__ЗАДАНИЯ__
1 - Как, судя по отрывку о сестрах Кикиных, бежал из города большевик Паша Быков?
2 - Подхватите отрывок о сестрах Кикиных и напишите его продолжение, начав сразу после последнего предложения.

__ОТРЫВОК ТЕКСТА__

Потом, ужасаясь уже свершенному злодейству, сестры Кикины шепотом рассказывали Симочке и Ие, как пробирались к забору и, спрятавшись в буйных зарослях малины, караулили у щелочки меж досками час прогулки. Там, за забором, была скамейка в конце аллейки, откуда можно было слышать даже отдельные слова и негромкий смех девушек. Между скамейкой и замершей у забора женщиной оказывался иногда охранник. Особое мучительство достигалось тем, что заключенных ни на минуту не оставляли наедине с природой, не давали отдохнуть от насмешливого взгляда попки, чувствовавшего свое классовое превосходство над пленниками.

Лидия Ивановна вспоминала, как напрягалась она, чтобы не хрустнуть веткой сухой малины, не переступить, не вздохнуть громко. Однажды ей удалось проделать щель пошире, и она смотрела и смотрела на человека, столько раз виденного на страницах книг, журналов, но теперь постаревшего, в мягкой куртке вместо мундира, унизанного регалиями. И тут раздался сиплый крик красноармейца: “Ты куда это лезешь?” Она не помнила, как умчалась в дом, в страхе ожидая последствий, экзекуции или, точнее, ареста и расстрела. (Заметим, что за город отвозили партиями, а одиночных стреляли у стены тюрьмы — той же тюрьмы, что и теперь, славившейся в 30 — 60-е годы особенно тяжелыми условиями. У стены застрелили екатеринбургского дьякона Лушникова, отделенных от семейства Романовых и верных им Илью Леонидовича Татищева, кн. Василия Александровича Долгорукова.)

Караульный на Цервицкую не пожаловался, она уцелела.

Перед гибелью царской семьи и сразу после строгости усилились. Объявления, расклеенные по городу, сообщали, что Николай расстрелян, а семья эвакуирована. Ни караульных, ни кого-либо в опустевшем саду более не появлялось… Подавленность жителей стала, однако, сменяться надеждой: все громче слышны были пушки, особенно по ночам. Красноармейцы заходили в дома побогаче, грабили среди бела дня. Но чувствовалось, что это судороги, что дни красных сочтены. Знаменитый в городе большевик Паша Быков бежал, переодевшись в женское платье, прочие растворялись, улицы были пустынны. Сестры-беженки в 1918 году еще жили в своем доме, в другой части города. Теперь, вспоминая ту великую радость, рассказывали они Кикиным, как пушечная пальба, раздававшаяся с юга, под утро затихла.

__ИСХОДНЫЕ ДАННЫЕ__
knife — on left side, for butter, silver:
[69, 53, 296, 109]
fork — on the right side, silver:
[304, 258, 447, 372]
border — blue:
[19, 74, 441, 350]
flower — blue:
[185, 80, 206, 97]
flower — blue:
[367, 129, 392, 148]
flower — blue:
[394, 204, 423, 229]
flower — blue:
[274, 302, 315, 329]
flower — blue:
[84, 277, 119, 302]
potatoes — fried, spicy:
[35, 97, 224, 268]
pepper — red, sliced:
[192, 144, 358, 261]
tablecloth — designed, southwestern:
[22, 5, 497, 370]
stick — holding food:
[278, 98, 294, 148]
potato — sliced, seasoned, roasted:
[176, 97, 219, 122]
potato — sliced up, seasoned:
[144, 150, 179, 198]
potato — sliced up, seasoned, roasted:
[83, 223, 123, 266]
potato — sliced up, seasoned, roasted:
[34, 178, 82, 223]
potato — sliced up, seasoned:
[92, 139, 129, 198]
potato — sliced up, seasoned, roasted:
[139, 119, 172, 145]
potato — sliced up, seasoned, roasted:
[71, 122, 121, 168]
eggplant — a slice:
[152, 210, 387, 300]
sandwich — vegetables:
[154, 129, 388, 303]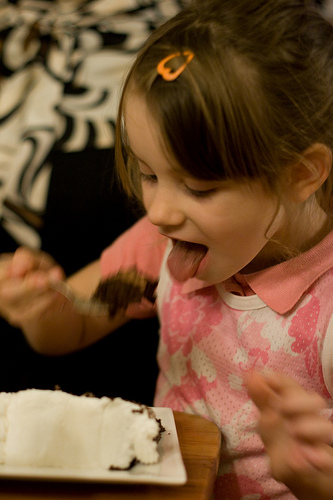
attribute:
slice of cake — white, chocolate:
[4, 398, 149, 473]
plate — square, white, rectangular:
[0, 404, 186, 486]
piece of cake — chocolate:
[100, 266, 161, 317]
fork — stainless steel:
[2, 196, 116, 328]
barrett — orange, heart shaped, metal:
[150, 46, 193, 88]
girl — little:
[17, 7, 326, 457]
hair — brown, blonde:
[143, 3, 333, 150]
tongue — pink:
[163, 239, 210, 284]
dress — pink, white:
[91, 221, 332, 487]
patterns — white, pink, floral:
[173, 318, 236, 405]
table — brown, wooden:
[1, 390, 222, 500]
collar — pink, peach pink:
[239, 258, 331, 317]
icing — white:
[26, 415, 81, 453]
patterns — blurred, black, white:
[19, 10, 101, 113]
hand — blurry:
[0, 248, 74, 330]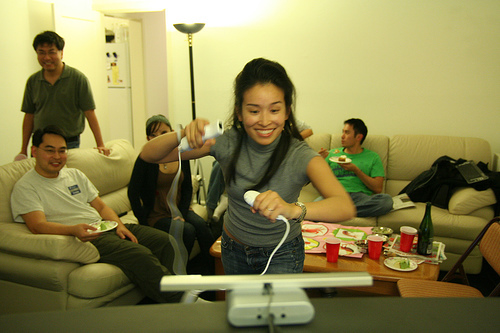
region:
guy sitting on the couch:
[0, 126, 135, 321]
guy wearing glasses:
[11, 126, 131, 296]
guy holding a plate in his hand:
[20, 125, 126, 300]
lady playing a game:
[165, 57, 336, 302]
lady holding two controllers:
[162, 50, 352, 300]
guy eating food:
[306, 96, 401, 217]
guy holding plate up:
[311, 101, 402, 211]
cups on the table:
[310, 205, 421, 275]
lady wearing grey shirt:
[145, 40, 355, 280]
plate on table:
[378, 252, 462, 287]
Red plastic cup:
[315, 235, 345, 270]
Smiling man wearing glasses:
[30, 125, 70, 190]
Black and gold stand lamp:
[170, 10, 205, 115]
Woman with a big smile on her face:
[230, 55, 295, 155]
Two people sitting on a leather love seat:
[5, 110, 180, 305]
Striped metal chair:
[405, 220, 495, 290]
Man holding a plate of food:
[315, 110, 385, 180]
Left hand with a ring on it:
[245, 190, 285, 230]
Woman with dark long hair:
[224, 51, 300, 191]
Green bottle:
[413, 200, 439, 281]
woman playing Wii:
[139, 42, 385, 312]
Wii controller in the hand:
[154, 105, 236, 164]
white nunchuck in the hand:
[232, 167, 304, 229]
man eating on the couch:
[315, 114, 396, 223]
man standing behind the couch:
[14, 22, 117, 177]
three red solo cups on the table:
[319, 227, 443, 269]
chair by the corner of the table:
[379, 227, 499, 315]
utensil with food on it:
[319, 137, 341, 157]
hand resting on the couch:
[96, 140, 121, 163]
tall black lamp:
[168, 17, 224, 122]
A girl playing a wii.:
[136, 54, 366, 304]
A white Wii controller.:
[169, 117, 226, 149]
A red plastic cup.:
[323, 224, 420, 265]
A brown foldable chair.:
[391, 215, 498, 295]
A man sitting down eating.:
[321, 115, 399, 219]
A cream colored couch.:
[224, 131, 494, 279]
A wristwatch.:
[289, 197, 308, 227]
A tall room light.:
[171, 16, 214, 168]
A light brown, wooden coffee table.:
[209, 202, 443, 290]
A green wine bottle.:
[416, 202, 438, 255]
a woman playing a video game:
[140, 54, 365, 275]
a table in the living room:
[293, 215, 438, 299]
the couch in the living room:
[284, 124, 489, 272]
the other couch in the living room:
[0, 146, 190, 303]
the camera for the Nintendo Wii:
[150, 267, 384, 319]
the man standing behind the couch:
[9, 23, 114, 160]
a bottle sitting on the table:
[418, 194, 435, 262]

__ОЖИДАЕМЫЕ ОТВЕТЫ__
1 - Переодевшись в женское платье.

2 -
— Господи, дождались! — Ия выбежала в сад, стала рвать махровые алые маки. Их братья скрывались в деревне у крестьян, так как красные брали интеллигенцию — и заложниками, и просто так, для уничтожения “чуждого элемента”. Тихо приоткрыли ставни на одном уличном окне — мерный цокот копыт по булыжнику. Ехали неспешно рядами казаки. Шел полк Оренбургского войска. Целый сноп бросила она под копыта кивающих лошадок. Казаки улыбались, благодарили. Распахивали двери, выбегали люди из соседних домов, пытались целовать руки. Конница шла и шла по Уктусской улице, к центру города. Вослед казакам вскоре появились телеги — крестьяне везли товары на базар. Блокада кончилась, оставив в памяти шараду: “Как только появляются товарищи, так тотчас товар — ищи!”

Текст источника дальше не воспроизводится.